- [EXERCISE REQUIREMENTS]: Return the lines below that contain the word "kuulutab".

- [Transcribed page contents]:
%%
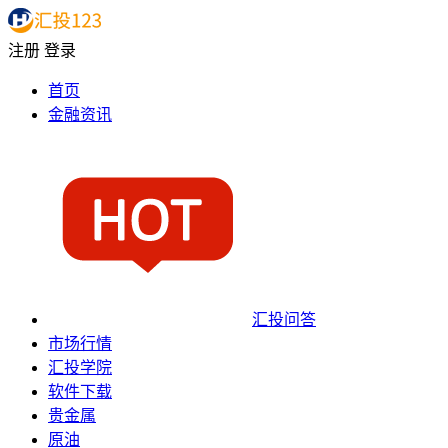
注册
登录
首页
金融资讯
汇投问答
市场行情
汇投学院
软件下载
贵金属
原油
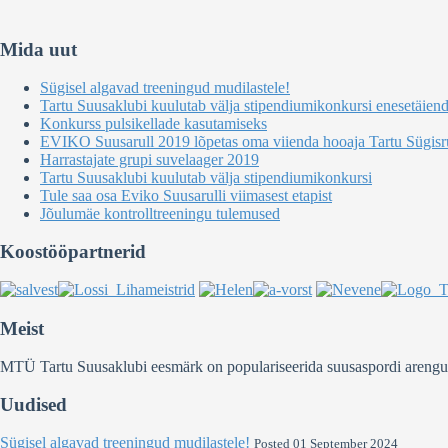
Mida uut
Sügisel algavad treeningud mudilastele!
Tartu Suusaklubi kuulutab välja stipendiumikonkursi enesetäien
Konkurss pulsikellade kasutamiseks
EVIKO Suusarull 2019 lõpetas oma viienda hooaja Tartu Sügisru
Harrastajate grupi suvelaager 2019
Tartu Suusaklubi kuulutab välja stipendiumikonkursi
Tule saa osa Eviko Suusarulli viimasest etapist
Jõulumäe kontrolltreeningu tulemused
Koostööpartnerid
Meist
MTÜ Tartu Suusaklubi eesmärk on populariseerida suusaspordi arengut Ee
Uudised
Sügisel algavad treeningud mudilastele!
Posted 01 September 2024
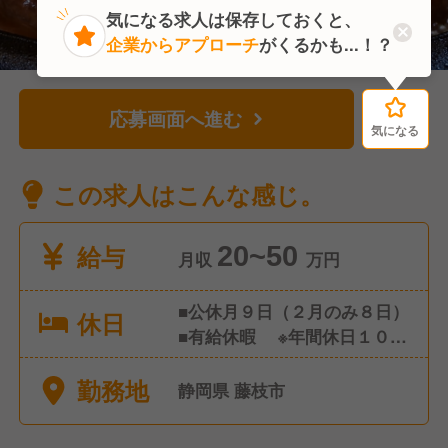
気になる求人は保存しておくと、
企業からアプローチ
がくるかも...！？
応募画面へ進む
気になる
気になる
この求人はこんな感じ。
給与
20~50
月収
万円
■公休月９日（２月のみ８日）
休日
■有給休暇 ※年間休日１０７
日
勤務地
静岡県 藤枝市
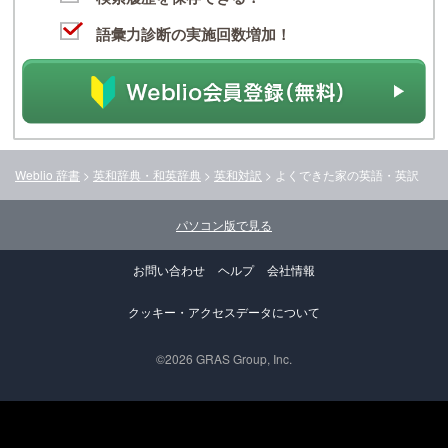
語彙力診断の実施回数増加！
Weblio 辞書
>
英和辞典・和英辞典
>
英和対訳
>
よくできた家
の英語・英訳
パソコン版で見る
お問い合わせ
ヘルプ
会社情報
クッキー・アクセスデータについて
©2026 GRAS Group, Inc.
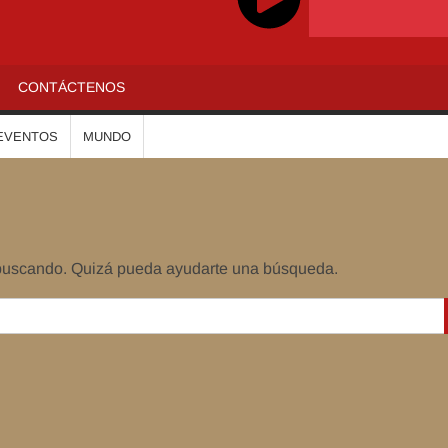
ADIOALTIPLANO
CONTÁCTENOS
EVENTOS
MUNDO
 buscando. Quizá pueda ayudarte una búsqueda.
%%
- [RESULT]:
Tartu Suusaklubi kuulutab välja stipendiumikonkursi enesetäien
Tartu Suusaklubi kuulutab välja stipendiumikonkursi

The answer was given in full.